● TRECHO PARA LEITURA:
-- -- --
A organização sem fins lucrativos SaferNet, por meio de sua Central Nacional de Denúncias de Crimes Cibernéticos (canal de recebimento de denúncias de crimes virtuais em cooperação com o Ministério Público), indica que 66% das vítimas de crimes cibernéticos são mulheres, em sua maioria tendo suas fotografias íntimas (os famosos “nudes”) compartilhadas[2].

As mulheres vítimas são exploradas através da exposição não consentida de seus corpos, sendo objetificadas e utilizadas como mercadoria, a fim de gerar vantagem financeira indevida aos agressores, ou qualquer sentimento de satisfação e vingança. Isso demonstra o quão cruéis e misóginas são essas práticas.

O aparente anonimato do mundo virtual instiga os agressores e os estimula a ingressar nessa empreitada, através da criação de perfis e logins falsos.

Por outro lado, a propagação das imagens das vítimas, e sua repercussão online, as trará grande sofrimento, com a consequente destruição de sua privacidade e intimidade.
-- -- --
● LISTAGEM:

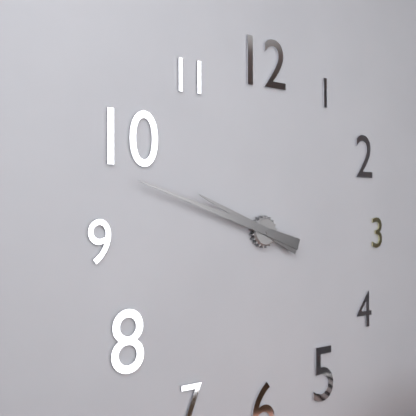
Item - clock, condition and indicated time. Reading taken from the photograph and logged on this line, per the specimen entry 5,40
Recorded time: 9,48
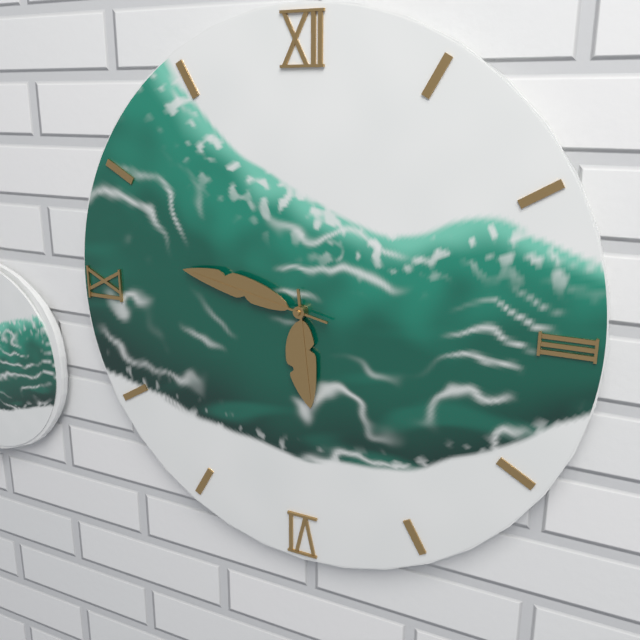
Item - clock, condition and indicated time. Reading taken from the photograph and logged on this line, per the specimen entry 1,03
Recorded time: 5,47
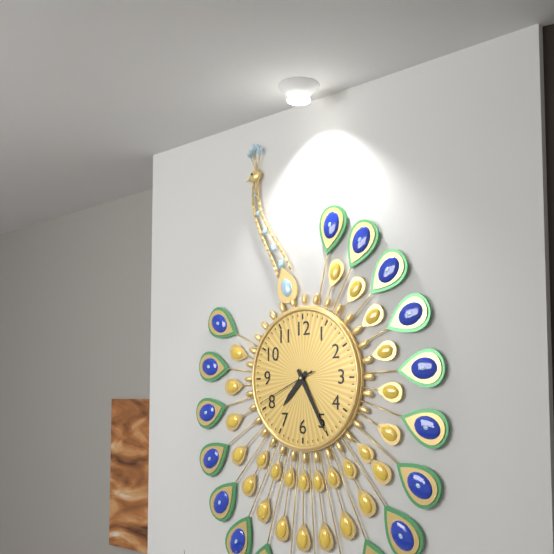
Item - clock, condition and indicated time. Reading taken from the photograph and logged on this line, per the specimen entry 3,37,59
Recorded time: 7,25,41
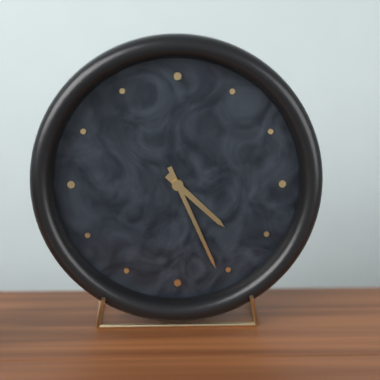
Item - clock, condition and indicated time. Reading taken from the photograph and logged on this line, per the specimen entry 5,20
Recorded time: 4,26
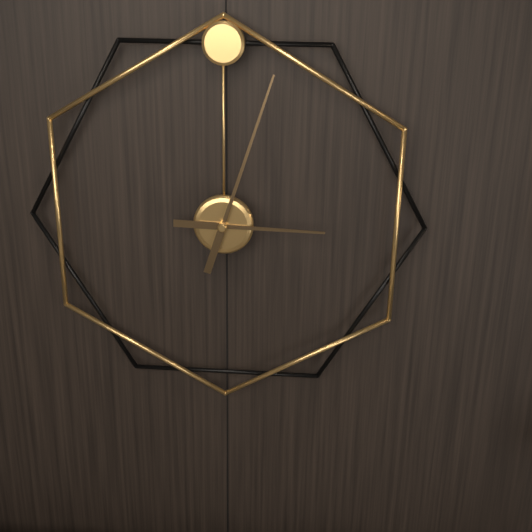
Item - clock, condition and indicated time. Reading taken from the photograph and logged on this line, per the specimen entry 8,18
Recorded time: 3,03
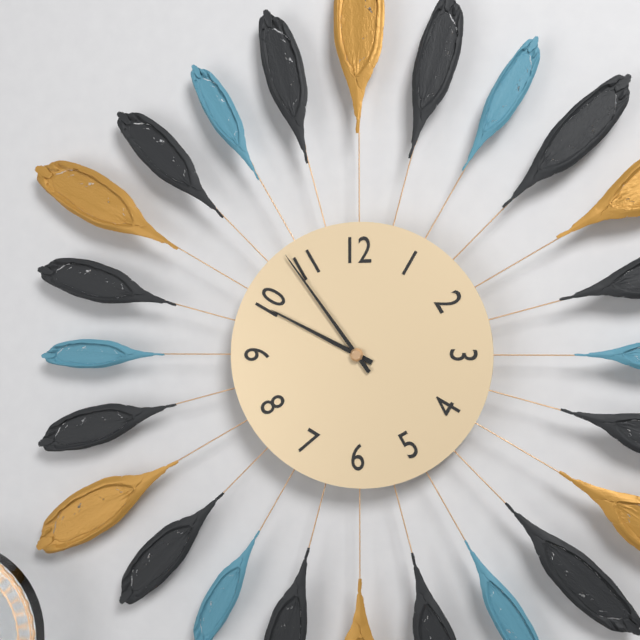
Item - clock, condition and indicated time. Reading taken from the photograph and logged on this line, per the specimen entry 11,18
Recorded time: 9,54
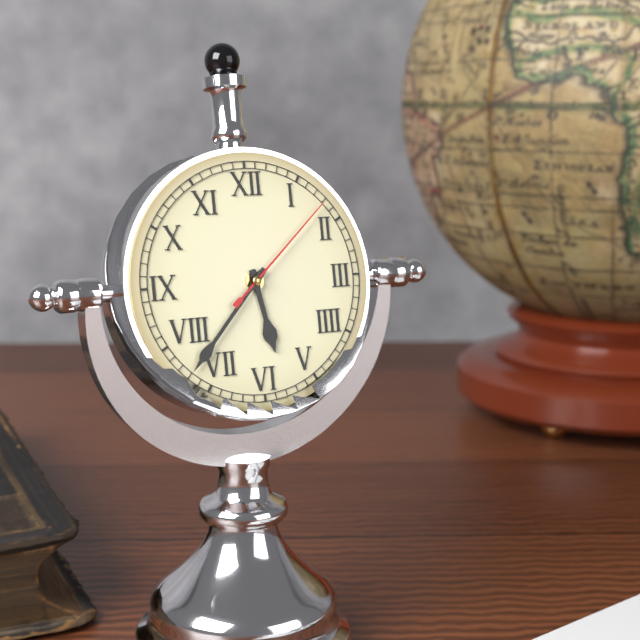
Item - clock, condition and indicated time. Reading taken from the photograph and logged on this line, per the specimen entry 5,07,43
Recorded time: 5,37,08
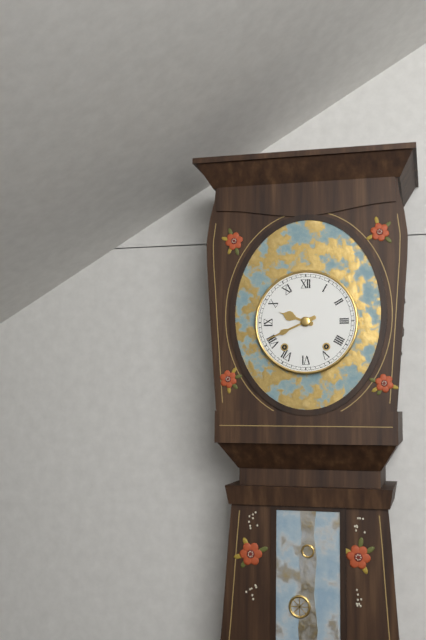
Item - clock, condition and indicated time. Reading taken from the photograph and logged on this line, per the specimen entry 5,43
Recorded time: 9,41
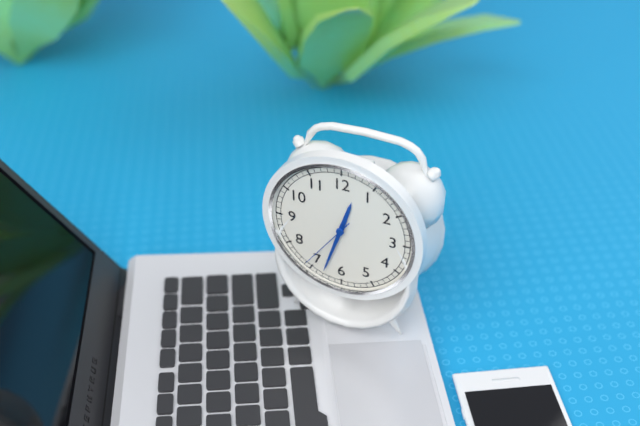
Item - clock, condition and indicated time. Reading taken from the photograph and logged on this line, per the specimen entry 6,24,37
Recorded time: 12,33,36
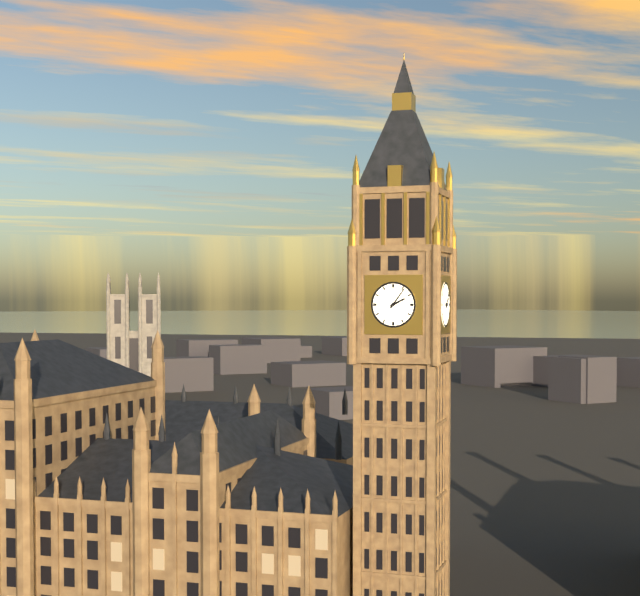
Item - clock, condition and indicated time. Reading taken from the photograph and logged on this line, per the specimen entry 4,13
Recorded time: 2,06
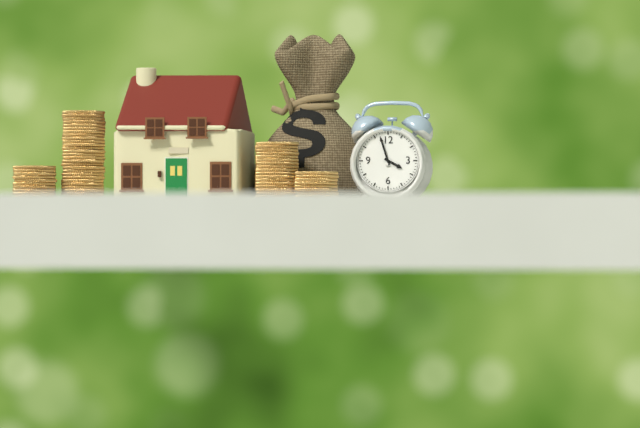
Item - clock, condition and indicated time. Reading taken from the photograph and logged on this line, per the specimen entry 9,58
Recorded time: 3,57
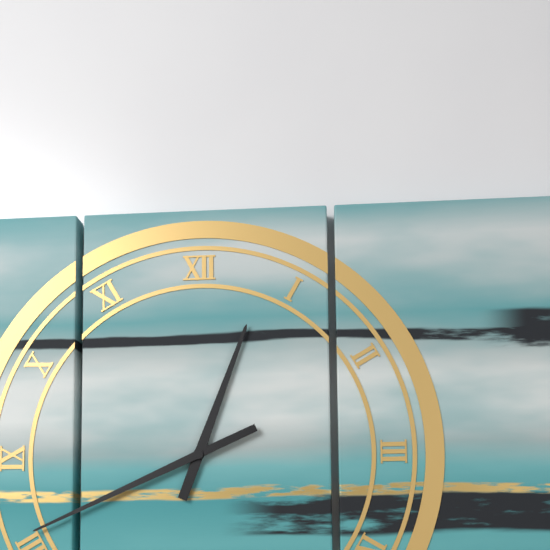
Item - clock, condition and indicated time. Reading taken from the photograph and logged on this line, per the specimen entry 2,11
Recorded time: 12,41
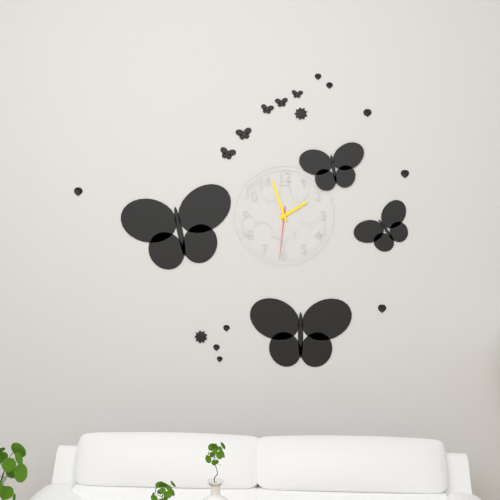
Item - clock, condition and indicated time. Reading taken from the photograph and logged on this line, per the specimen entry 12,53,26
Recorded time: 1,57,31
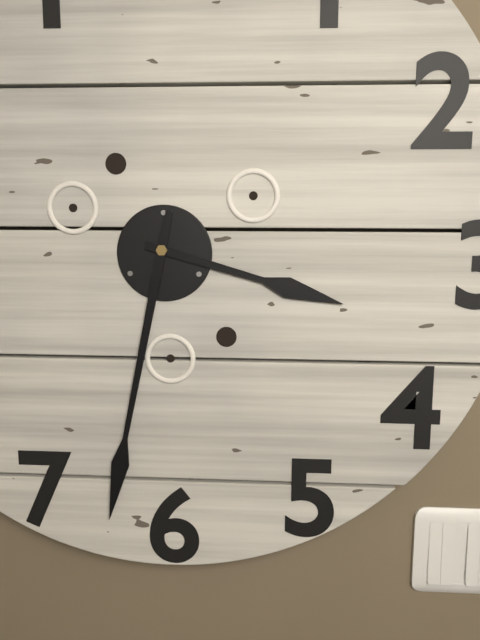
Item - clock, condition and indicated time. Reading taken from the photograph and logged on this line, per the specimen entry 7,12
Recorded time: 3,32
-- -- --
● O QUE FAZER:
- A) Segundo o trecho sobre crimes cibernéticos, que percentual das vítimas desses crimes são mulheres?
- B) Converta em uma lista JSON de strings as linhas da listagem, uma string por linha e sem linhas em branco: comece na linha que contém "specimen entry 7,12" e vá até o fim da listagem.

● RESPOSTAS COMPLETAS:
- A) 66% das vítimas de crimes cibernéticos são mulheres.

- B)
[
  "Item - clock, condition and indicated time. Reading taken from the photograph and logged on this line, per the specimen entry 7,12",
  "Recorded time: 3,32"
]